> ИСХОДНЫЙ ТЕКСТ:
......
Исследование как институт.

Я сразу задаю растяжку: социальный институт - когнитивный институт.

Вернемся к исходному пункту про три профессиональные революции. Первая профессиональная революция, совпавшая с научными революциями или инициированная ими дает нам первую форму социальной институционализации - сообщество свободных профессионалов. Все что создавалось в таких социальных институтах, как академии или относительно новые университеты XVI, XVII, XVIII веков - это было формой институционализации этой формы свободных профессионалов. Что, с моей точки зрения, делали эти люди? Они занимались достаточно понятной для их профессии работой, а именно: каким-то образом извлекаемые откуда-то знания превращали в рецепты для практической деятельности. Первая проблема, позволяющая нам говорить о необходимости исследования, как некой функции, - это вопрос о том, где доставать эти самые достоверные знания. Проблема решалась ими самими. Поэтому с точки зрения любого свободного профессионала, исследовательская функция является нормальной работой. Если мне не хватает каких-то знаний, то это моя проблема их добыть. Мы сегодня уже перекликались с этой ситуацией. Т.е. исторически рудиментарно этой профессией является профессия адвоката. Если адвокату не хватает каких-то знаний, он сам находит адекватные способы, чтобы это недостающее знание добыть.

Я еще раз обращаю ваше внимание на то, что исследовательская функция выделяется и обособляется только в том случае, если у вас появляется необходимость в коммуникации и трансляции этих ваших рецептурных знаний. Потому что вам надо убедить ваших коллег, а также ваших последователей, которым вы собираетесь передать свою профессиональную деятельность, в том, что накопленный вами багаж достоверен, работоспособен, непротиворечив и т.д. и здесь вы четко понимаете, какую функцию начинает играть научный эксперимент. Он играет роль техники, которая позволяет сделать ваши результаты значимыми. Ответ на вопрос, который звучит в научной коммуникации XVII века: где основания для того, чтобы я поверил, будто все могут воспроизвести то, что вы утверждаете. Повторяемость, регулярность тех или иных событий - это первый признак того, что ваше исследование сработало. Этот принцип работает и сейчас.
......
> СОДЕРЖИМОЕ НАБОРА ДАННЫХ:
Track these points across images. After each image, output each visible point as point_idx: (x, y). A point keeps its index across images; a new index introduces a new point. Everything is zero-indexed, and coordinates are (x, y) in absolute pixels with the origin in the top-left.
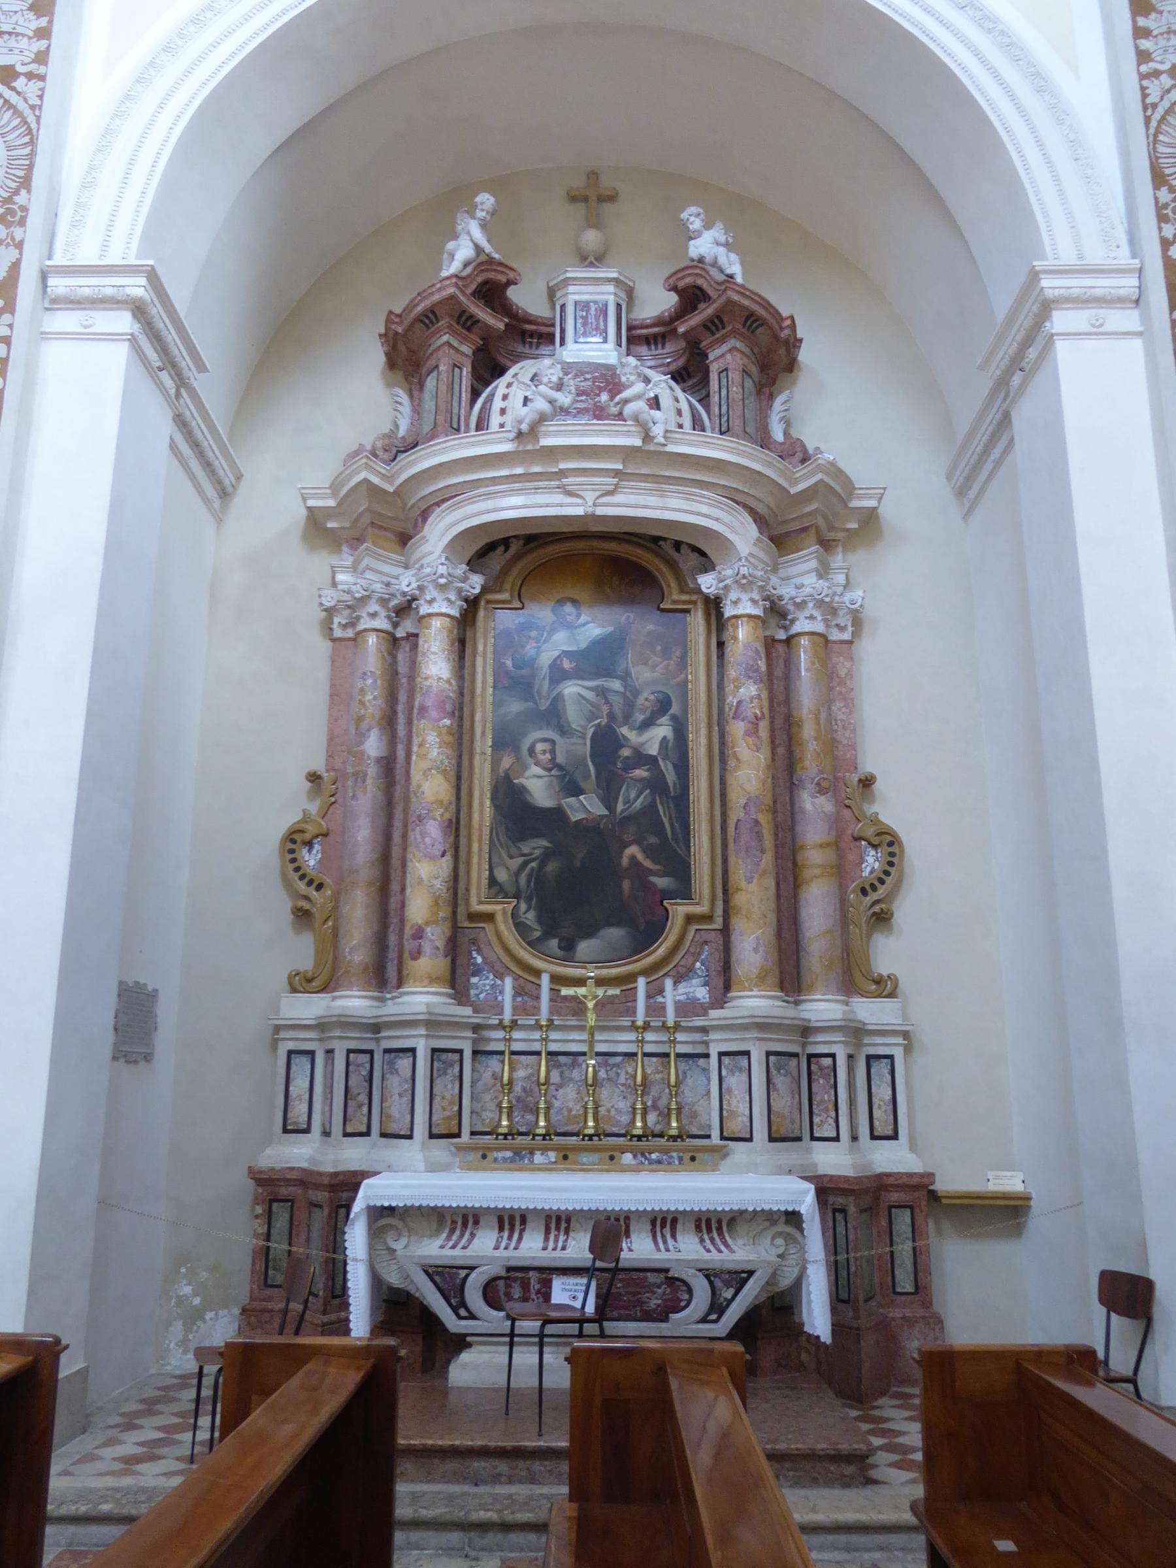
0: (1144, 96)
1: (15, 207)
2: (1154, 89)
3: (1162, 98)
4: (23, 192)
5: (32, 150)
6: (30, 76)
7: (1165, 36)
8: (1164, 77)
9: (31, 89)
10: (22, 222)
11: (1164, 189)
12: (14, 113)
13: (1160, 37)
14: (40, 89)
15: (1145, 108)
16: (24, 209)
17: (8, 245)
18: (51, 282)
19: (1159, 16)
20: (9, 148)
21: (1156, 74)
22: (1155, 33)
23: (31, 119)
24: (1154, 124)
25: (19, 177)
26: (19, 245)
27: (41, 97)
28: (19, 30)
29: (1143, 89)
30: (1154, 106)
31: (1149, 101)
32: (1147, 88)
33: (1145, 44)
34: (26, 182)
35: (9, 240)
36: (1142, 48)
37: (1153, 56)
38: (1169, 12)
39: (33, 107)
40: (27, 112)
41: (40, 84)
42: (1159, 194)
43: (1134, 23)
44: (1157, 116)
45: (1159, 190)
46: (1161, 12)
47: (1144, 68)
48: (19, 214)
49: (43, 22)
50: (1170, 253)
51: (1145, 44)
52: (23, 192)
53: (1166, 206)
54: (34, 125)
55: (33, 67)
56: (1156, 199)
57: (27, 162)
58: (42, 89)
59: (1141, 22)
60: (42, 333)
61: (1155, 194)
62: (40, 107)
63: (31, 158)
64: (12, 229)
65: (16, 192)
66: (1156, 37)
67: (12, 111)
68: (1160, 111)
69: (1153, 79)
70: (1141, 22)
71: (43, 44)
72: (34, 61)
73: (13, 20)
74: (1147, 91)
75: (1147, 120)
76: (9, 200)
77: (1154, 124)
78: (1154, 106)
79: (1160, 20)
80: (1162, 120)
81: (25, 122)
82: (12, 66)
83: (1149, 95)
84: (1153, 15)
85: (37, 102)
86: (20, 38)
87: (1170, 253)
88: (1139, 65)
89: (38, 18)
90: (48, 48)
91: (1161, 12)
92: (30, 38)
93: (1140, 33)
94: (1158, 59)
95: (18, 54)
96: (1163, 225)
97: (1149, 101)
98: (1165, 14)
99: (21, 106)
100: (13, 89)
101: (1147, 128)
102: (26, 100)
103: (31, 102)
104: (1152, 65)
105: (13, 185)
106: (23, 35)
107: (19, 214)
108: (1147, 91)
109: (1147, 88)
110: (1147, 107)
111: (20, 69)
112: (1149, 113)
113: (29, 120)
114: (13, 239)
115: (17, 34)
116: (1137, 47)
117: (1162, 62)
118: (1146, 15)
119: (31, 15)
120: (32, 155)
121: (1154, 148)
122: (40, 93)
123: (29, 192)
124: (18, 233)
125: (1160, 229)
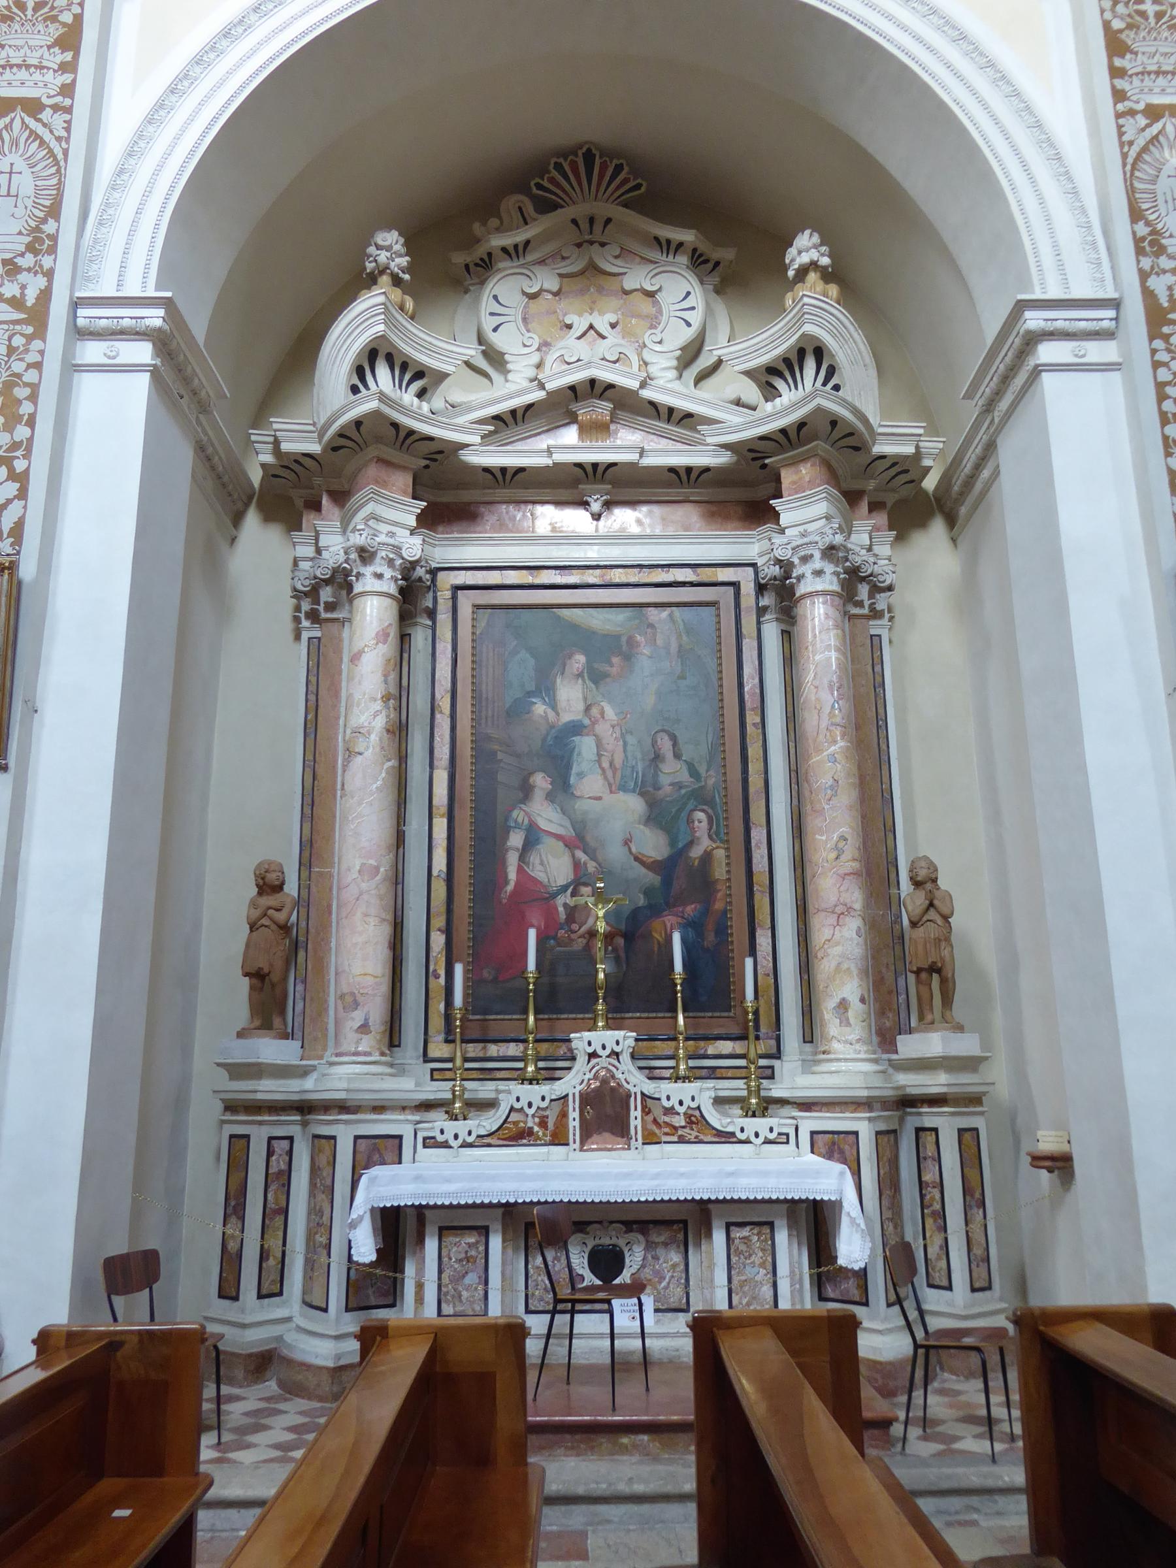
0: (1121, 134)
2: (1131, 126)
4: (51, 221)
5: (60, 179)
6: (56, 108)
7: (1140, 76)
8: (1139, 117)
9: (58, 121)
10: (52, 250)
11: (1141, 223)
12: (40, 145)
13: (1134, 77)
14: (64, 121)
15: (1122, 144)
16: (54, 238)
17: (36, 273)
18: (81, 312)
19: (1133, 56)
20: (37, 178)
21: (1132, 113)
23: (58, 151)
26: (49, 274)
27: (68, 129)
28: (45, 63)
29: (1119, 127)
30: (1131, 143)
31: (1125, 138)
32: (1123, 126)
33: (1120, 84)
34: (54, 211)
35: (37, 268)
36: (1119, 87)
37: (1129, 94)
38: (1144, 53)
39: (59, 139)
40: (53, 144)
41: (67, 117)
42: (1136, 227)
45: (1136, 223)
46: (1136, 53)
47: (1120, 107)
50: (1148, 284)
51: (1120, 84)
52: (51, 221)
53: (1143, 239)
54: (60, 156)
55: (59, 99)
56: (1134, 233)
57: (54, 192)
58: (69, 122)
59: (1118, 62)
60: (75, 366)
61: (1132, 228)
62: (68, 140)
63: (58, 189)
64: (40, 257)
65: (44, 221)
66: (1131, 76)
67: (37, 142)
69: (1129, 117)
70: (1118, 62)
71: (67, 78)
72: (58, 94)
73: (38, 54)
74: (1124, 129)
75: (1124, 156)
76: (37, 229)
77: (1130, 160)
78: (1131, 143)
79: (1135, 60)
80: (1138, 158)
81: (51, 152)
82: (39, 98)
83: (1125, 132)
84: (1128, 56)
86: (45, 71)
87: (1148, 284)
88: (1115, 105)
90: (74, 81)
91: (1136, 53)
92: (55, 71)
93: (1116, 73)
94: (1134, 98)
96: (1141, 258)
97: (1125, 138)
98: (1140, 56)
99: (47, 137)
100: (39, 120)
101: (1124, 165)
102: (51, 132)
103: (57, 134)
104: (1127, 103)
105: (41, 215)
106: (48, 68)
108: (1124, 129)
109: (1123, 126)
110: (1124, 145)
111: (45, 101)
112: (1126, 149)
113: (55, 151)
114: (41, 266)
115: (42, 68)
116: (1113, 87)
118: (1123, 56)
119: (56, 50)
120: (60, 188)
121: (1132, 185)
122: (65, 125)
123: (58, 220)
124: (47, 262)
125: (1138, 262)
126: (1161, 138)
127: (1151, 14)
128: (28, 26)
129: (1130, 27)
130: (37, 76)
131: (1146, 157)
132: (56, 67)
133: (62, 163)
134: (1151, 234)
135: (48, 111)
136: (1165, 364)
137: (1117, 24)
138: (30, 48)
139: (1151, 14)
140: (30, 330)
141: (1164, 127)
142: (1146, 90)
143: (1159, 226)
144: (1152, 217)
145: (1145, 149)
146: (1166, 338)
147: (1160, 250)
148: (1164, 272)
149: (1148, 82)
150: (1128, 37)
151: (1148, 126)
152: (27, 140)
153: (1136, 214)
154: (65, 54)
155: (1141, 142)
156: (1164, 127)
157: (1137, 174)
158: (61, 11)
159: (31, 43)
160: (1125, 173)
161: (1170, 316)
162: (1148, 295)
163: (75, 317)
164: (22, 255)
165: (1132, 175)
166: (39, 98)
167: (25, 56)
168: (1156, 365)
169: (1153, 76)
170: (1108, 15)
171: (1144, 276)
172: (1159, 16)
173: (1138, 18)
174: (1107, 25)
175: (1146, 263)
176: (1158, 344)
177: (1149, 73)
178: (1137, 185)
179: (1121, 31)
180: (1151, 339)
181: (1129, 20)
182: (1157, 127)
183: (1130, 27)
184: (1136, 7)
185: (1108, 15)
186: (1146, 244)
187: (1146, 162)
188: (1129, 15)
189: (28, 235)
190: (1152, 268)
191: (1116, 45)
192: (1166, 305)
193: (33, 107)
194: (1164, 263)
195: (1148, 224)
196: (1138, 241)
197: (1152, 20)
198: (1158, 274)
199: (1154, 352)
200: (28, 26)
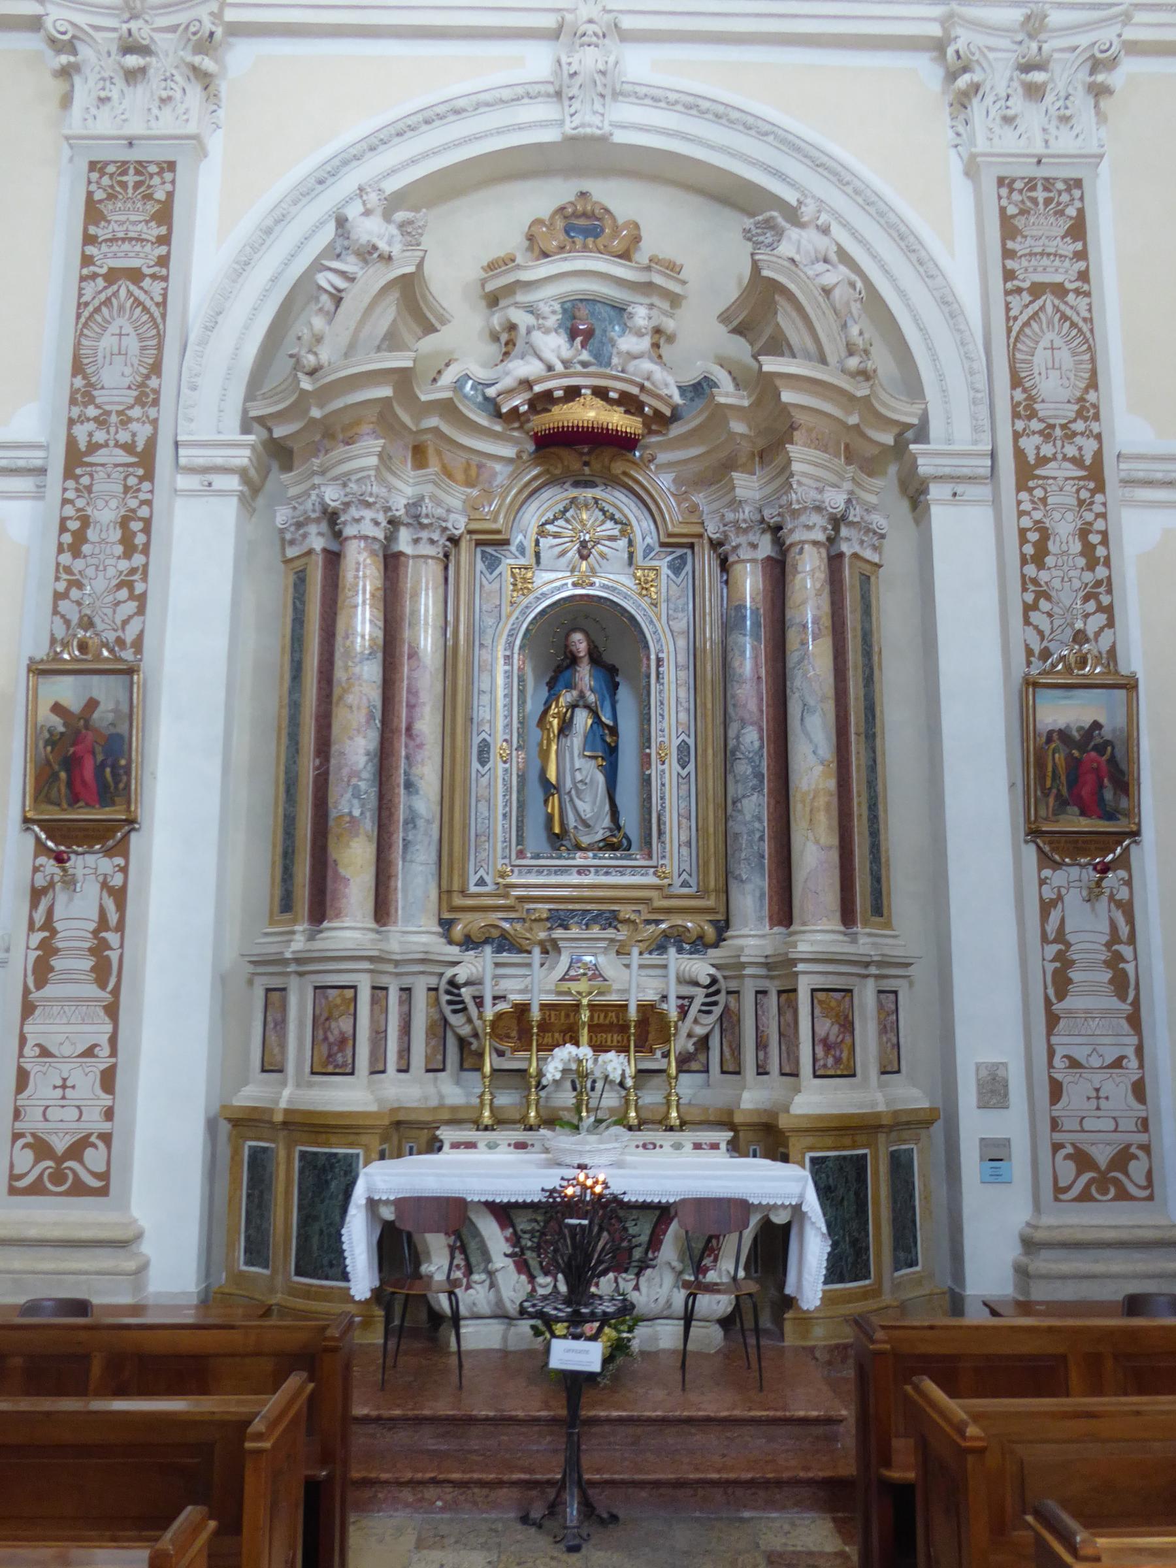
2: (1016, 302)
3: (1021, 313)
8: (1025, 294)
11: (1019, 390)
15: (1008, 319)
21: (1019, 291)
22: (1019, 254)
24: (1014, 334)
31: (1012, 313)
33: (1010, 264)
36: (1009, 267)
43: (1004, 245)
44: (1016, 328)
46: (1026, 237)
47: (1009, 285)
51: (1010, 264)
53: (1019, 404)
59: (1010, 245)
68: (1019, 323)
77: (1014, 334)
78: (1015, 319)
84: (1019, 239)
91: (1026, 237)
93: (1008, 254)
94: (1021, 277)
96: (1016, 421)
101: (1008, 337)
104: (1016, 283)
112: (1011, 323)
116: (1004, 266)
117: (1024, 280)
118: (1013, 239)
126: (1041, 315)
127: (1041, 200)
129: (1023, 212)
131: (1027, 331)
134: (1026, 400)
136: (1028, 513)
137: (1012, 210)
139: (1041, 200)
141: (1044, 305)
142: (1040, 269)
143: (1034, 393)
144: (1027, 385)
145: (1027, 324)
146: (1030, 490)
147: (1033, 415)
148: (1034, 433)
150: (1020, 222)
151: (1031, 302)
153: (1016, 381)
155: (1024, 317)
156: (1044, 305)
157: (1019, 346)
160: (1008, 345)
161: (1037, 472)
162: (1019, 454)
165: (1015, 345)
168: (1021, 514)
169: (1038, 257)
170: (1004, 202)
171: (1017, 436)
173: (1029, 204)
174: (1003, 210)
175: (1020, 425)
176: (1024, 496)
177: (1036, 254)
179: (1013, 216)
180: (1018, 490)
183: (1023, 212)
184: (1030, 194)
185: (1004, 202)
186: (1021, 408)
187: (1027, 336)
188: (1023, 202)
190: (1024, 430)
192: (1032, 462)
194: (1035, 425)
195: (1025, 390)
196: (1015, 406)
197: (1041, 206)
198: (1028, 435)
199: (1019, 503)
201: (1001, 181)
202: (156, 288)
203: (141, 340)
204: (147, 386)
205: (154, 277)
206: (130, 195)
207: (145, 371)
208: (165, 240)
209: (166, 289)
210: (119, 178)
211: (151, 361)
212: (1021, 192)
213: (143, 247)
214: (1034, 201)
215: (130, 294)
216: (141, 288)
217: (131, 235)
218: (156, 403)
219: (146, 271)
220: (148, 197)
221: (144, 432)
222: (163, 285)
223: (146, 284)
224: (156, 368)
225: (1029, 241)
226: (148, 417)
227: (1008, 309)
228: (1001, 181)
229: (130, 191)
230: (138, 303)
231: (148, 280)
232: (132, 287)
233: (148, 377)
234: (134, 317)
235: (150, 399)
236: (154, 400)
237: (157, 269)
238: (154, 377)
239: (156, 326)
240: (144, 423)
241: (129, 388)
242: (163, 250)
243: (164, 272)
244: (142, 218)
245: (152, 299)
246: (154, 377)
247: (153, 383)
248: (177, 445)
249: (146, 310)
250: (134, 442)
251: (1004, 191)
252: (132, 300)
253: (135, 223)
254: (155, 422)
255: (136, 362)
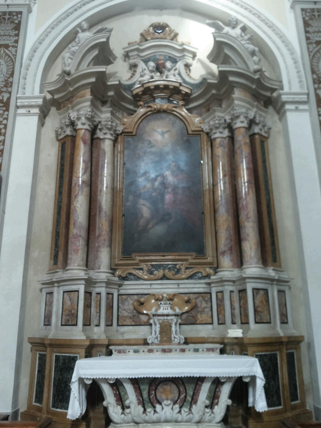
1: (9, 82)
2: (311, 47)
14: (15, 50)
16: (12, 83)
21: (311, 43)
25: (9, 74)
27: (16, 52)
30: (311, 52)
31: (310, 50)
33: (308, 35)
35: (7, 91)
39: (13, 55)
40: (12, 56)
44: (312, 54)
47: (308, 42)
48: (10, 84)
49: (17, 32)
51: (308, 35)
54: (14, 60)
59: (307, 29)
62: (16, 55)
70: (307, 29)
72: (14, 43)
75: (310, 55)
77: (311, 57)
80: (314, 56)
81: (11, 59)
82: (8, 44)
85: (15, 53)
89: (15, 31)
90: (18, 39)
91: (312, 27)
92: (13, 36)
93: (307, 32)
95: (10, 42)
97: (310, 50)
102: (12, 53)
104: (310, 41)
106: (11, 36)
107: (10, 84)
110: (309, 52)
117: (313, 40)
119: (13, 30)
120: (13, 68)
128: (6, 24)
129: (311, 19)
130: (8, 38)
132: (13, 35)
133: (14, 62)
135: (11, 48)
137: (307, 18)
138: (6, 30)
140: (4, 109)
145: (315, 53)
149: (316, 34)
150: (311, 22)
151: (316, 47)
152: (5, 55)
154: (16, 32)
155: (314, 51)
157: (314, 61)
158: (15, 20)
159: (7, 29)
163: (16, 102)
164: (3, 88)
166: (8, 44)
167: (5, 32)
170: (304, 16)
171: (315, 89)
172: (319, 16)
174: (304, 19)
178: (313, 64)
179: (307, 20)
181: (310, 17)
182: (318, 48)
183: (311, 19)
185: (304, 16)
188: (311, 16)
189: (4, 82)
191: (306, 24)
193: (7, 46)
195: (317, 74)
200: (6, 24)
201: (302, 10)
202: (13, 50)
203: (8, 66)
204: (8, 81)
205: (13, 46)
206: (6, 22)
207: (8, 76)
208: (17, 35)
209: (16, 50)
210: (3, 17)
211: (10, 73)
212: (309, 13)
213: (10, 37)
214: (314, 15)
215: (4, 52)
216: (8, 50)
217: (6, 34)
218: (11, 86)
219: (10, 44)
220: (13, 22)
221: (6, 96)
222: (16, 49)
223: (10, 49)
224: (12, 75)
225: (314, 28)
226: (8, 91)
227: (308, 48)
228: (302, 10)
229: (6, 20)
230: (7, 54)
231: (11, 48)
232: (5, 50)
233: (9, 78)
234: (5, 59)
235: (9, 85)
236: (10, 85)
237: (14, 44)
238: (11, 78)
239: (13, 61)
240: (7, 93)
241: (2, 82)
242: (16, 38)
243: (16, 45)
244: (10, 29)
245: (12, 53)
246: (11, 78)
247: (11, 80)
248: (17, 98)
249: (9, 57)
250: (3, 99)
251: (304, 13)
252: (5, 54)
253: (7, 30)
254: (10, 93)
255: (5, 74)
......
> ИНСТРУКЦИИ К ЗАДАНИЯМ:
a) Пожалуйста, определите, согласуются ли с текстом об исследовании как институте утверждения (i), (ii) и (iii). На каждое ответьте «да» или «нет» и приведите дословно решающие слова из текста.
(i) Исследовательская функция выделяется и обособляется лишь тогда, когда возникает необходимость в коммуникации и трансляции рецептурных знаний.
(ii) Вопрос о том, где доставать достоверные знания, свободные профессионалы поручали решать другим людям.
(iii) Принцип повторяемости и регулярности событий сегодня больше не действует.
b) Переведите на английский язык предложение из текста об исследовании как институте: «Повторяемость, регулярность тех или иных событий - это первый признак того, что ваше исследование сработало».

> ОТВЕТЫ ПО ЗАДАНИЯМ:
a)
(i) Да: «исследовательская функция выделяется и обособляется только в том случае, если у вас появляется необходимость в коммуникации и трансляции этих ваших рецептурных знаний».
(ii) Нет: «Проблема решалась ими самими».
(iii) Нет: «Этот принцип работает и сейчас».

b) Repeatability, the regularity of certain events, is the first sign that your research has worked.